Well, we passed the sell-by date of that argument somewhere between “Mission Accomplished” and “the fundamentals of our economy are strong.” And all the libertarian intellectuals who’ve been sucking on the Koch tit over the past 25 years find that their progressive friends are as unpersuaded about the virtues of economic freedom as they ever were. Lending libertarian support to progressive causes — the driving impetus of the gay-rights movement is egalitarian, not libertarian — has strengthened progressivism, while doing nothing meaningful to advance the free-market cause.

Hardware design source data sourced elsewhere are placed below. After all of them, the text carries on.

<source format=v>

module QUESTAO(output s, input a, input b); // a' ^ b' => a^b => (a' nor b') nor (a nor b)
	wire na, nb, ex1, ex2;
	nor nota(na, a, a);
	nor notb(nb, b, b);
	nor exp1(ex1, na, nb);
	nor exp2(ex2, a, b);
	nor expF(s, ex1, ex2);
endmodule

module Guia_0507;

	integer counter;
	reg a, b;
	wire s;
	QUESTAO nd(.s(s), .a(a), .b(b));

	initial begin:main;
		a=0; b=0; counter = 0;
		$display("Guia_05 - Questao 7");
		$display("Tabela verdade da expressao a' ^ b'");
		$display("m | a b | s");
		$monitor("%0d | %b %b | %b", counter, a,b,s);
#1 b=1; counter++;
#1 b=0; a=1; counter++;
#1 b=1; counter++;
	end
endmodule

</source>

With their Democratic friends now holding supreme power in Washington, progressives now openly celebrate Keynesian pump-priming and redistributionist economic schemes in a way they never would have done when Tom DeLay held the whip. Chuck Schumer can laugh that the American people don’t care what’s in the stimulus, and no one can effectively refute him.

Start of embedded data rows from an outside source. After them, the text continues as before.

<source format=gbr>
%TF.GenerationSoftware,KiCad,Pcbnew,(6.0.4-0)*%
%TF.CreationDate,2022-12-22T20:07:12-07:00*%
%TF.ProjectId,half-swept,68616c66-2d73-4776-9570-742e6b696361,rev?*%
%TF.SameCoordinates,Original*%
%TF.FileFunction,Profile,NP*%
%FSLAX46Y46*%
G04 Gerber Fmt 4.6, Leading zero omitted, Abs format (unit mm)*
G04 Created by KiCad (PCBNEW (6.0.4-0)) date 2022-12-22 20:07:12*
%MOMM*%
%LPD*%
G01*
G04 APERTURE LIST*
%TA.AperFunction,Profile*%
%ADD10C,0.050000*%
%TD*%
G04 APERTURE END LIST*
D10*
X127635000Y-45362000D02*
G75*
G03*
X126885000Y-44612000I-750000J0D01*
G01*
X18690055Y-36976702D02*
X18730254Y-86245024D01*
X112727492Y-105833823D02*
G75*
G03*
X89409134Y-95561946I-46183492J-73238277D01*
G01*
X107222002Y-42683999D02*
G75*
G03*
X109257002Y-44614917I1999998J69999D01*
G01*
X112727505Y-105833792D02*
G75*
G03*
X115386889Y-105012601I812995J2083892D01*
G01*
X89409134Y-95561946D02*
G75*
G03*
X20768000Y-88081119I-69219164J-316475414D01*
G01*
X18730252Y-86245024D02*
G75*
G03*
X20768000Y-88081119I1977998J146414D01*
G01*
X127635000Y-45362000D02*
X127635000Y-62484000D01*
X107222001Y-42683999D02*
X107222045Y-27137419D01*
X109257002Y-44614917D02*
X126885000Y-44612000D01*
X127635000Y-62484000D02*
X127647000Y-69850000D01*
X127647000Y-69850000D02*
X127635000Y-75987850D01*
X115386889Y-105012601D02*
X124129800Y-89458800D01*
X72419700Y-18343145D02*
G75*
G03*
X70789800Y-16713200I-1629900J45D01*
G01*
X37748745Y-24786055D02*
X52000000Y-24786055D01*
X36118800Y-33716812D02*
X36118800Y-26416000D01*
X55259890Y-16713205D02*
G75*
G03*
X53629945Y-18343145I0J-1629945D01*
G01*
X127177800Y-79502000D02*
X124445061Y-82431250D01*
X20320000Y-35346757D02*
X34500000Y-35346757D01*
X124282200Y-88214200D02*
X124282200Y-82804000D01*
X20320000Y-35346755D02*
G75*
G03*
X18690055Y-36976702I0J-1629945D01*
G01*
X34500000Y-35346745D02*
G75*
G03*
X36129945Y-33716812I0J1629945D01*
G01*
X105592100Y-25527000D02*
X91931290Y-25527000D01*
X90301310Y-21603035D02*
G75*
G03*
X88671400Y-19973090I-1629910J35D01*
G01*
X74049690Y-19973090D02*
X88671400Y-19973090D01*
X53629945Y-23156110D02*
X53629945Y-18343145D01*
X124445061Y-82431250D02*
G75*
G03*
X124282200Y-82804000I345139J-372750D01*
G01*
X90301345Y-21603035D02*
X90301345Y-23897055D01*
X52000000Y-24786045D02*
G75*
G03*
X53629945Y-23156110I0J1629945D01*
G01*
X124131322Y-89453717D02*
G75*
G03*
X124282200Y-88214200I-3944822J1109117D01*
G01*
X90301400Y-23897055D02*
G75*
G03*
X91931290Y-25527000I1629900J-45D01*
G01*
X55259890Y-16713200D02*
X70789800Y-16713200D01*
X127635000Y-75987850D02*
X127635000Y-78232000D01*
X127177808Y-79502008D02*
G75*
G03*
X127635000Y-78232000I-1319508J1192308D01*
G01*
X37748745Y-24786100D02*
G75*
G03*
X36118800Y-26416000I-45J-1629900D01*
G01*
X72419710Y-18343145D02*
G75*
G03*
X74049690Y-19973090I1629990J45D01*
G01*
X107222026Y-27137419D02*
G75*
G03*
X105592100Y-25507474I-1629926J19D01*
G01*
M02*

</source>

At the apex of Republican power and at the zenith of the “long boom” ignited by Reaganomics, the “liberaltarian” impulse was a luxury that foundation-subsidized intellectuals could afford to indulge. The era of respectable intellectual luxury is now over, and serious people must now ponder the rude realities of coalition politics.
UPDATE: “Like the Higgs Boson, the liberaltarian is a phenomenon that hasn’t yet been directly observed but that everybody hopes to find someday.”
UPDATE III: A slight diversion, to take aim at the false dilemma (
either tax cuts OR Keynesian spending) argument as put forward by
Newsweek‘s Daniel Gross:
Adherents of the tax-cuts-only strategy are suspicious of free-spending Democrats, old-fashioned Keynesians, and big government. They believe — no, they know –that tax cuts are more efficient than government spending, since people and businesses make better and quicker decisions about spending than government does. . . . The current, somewhat extraordinary circumstances, and the nation’s changing economic geography, should make us wonder how effective tax cuts will be in stimulating new spending and investment.
Now,
I addressed this either/or fallacy Monday, with reference to
Megan McArdle’s suggestion that marginal rates are now low enough that major Laffer-curve effects are not to be expected from further tax cuts. (Argue amongst yourselves.) What kills me is that Gross is allowed to make an expressly political argument under the guise of
an economic expertise that he does not, in fact, possess:
Mr. Gross graduated from Cornell University in 1989, with degrees in government and history, and holds an A.M. in American history from Harvard University (1991). He worked as a reporter at The New Republic and Bloomberg News, and has contributed hundreds of features, news articles, book reviews and opinion pieces to over 60 magazines and newspapers. Areas of expertise include: economic and tax policy, the links between business and politics, the rise of the investor class, the culture of Wall Street, and business history. (Emphasis added.)
The man is a
journalist, not an
economist, and his echoing of Obama administration talking points ought not be disguised as economic analysis. Nothing wrong with being a journalist, you understand, it’s just that
Newsweek is doing a bait-and-switch by presenting Gross as an economic “expert.” But if Paul Krugman can win a Nobel Prize, I suppose we’re all experts now . . .
UPDATE IV: Linked by The American Catholic.
Mark Thompson says I’m “somewhat hyperbolic.” Dude, you’re just now noticing this tendency?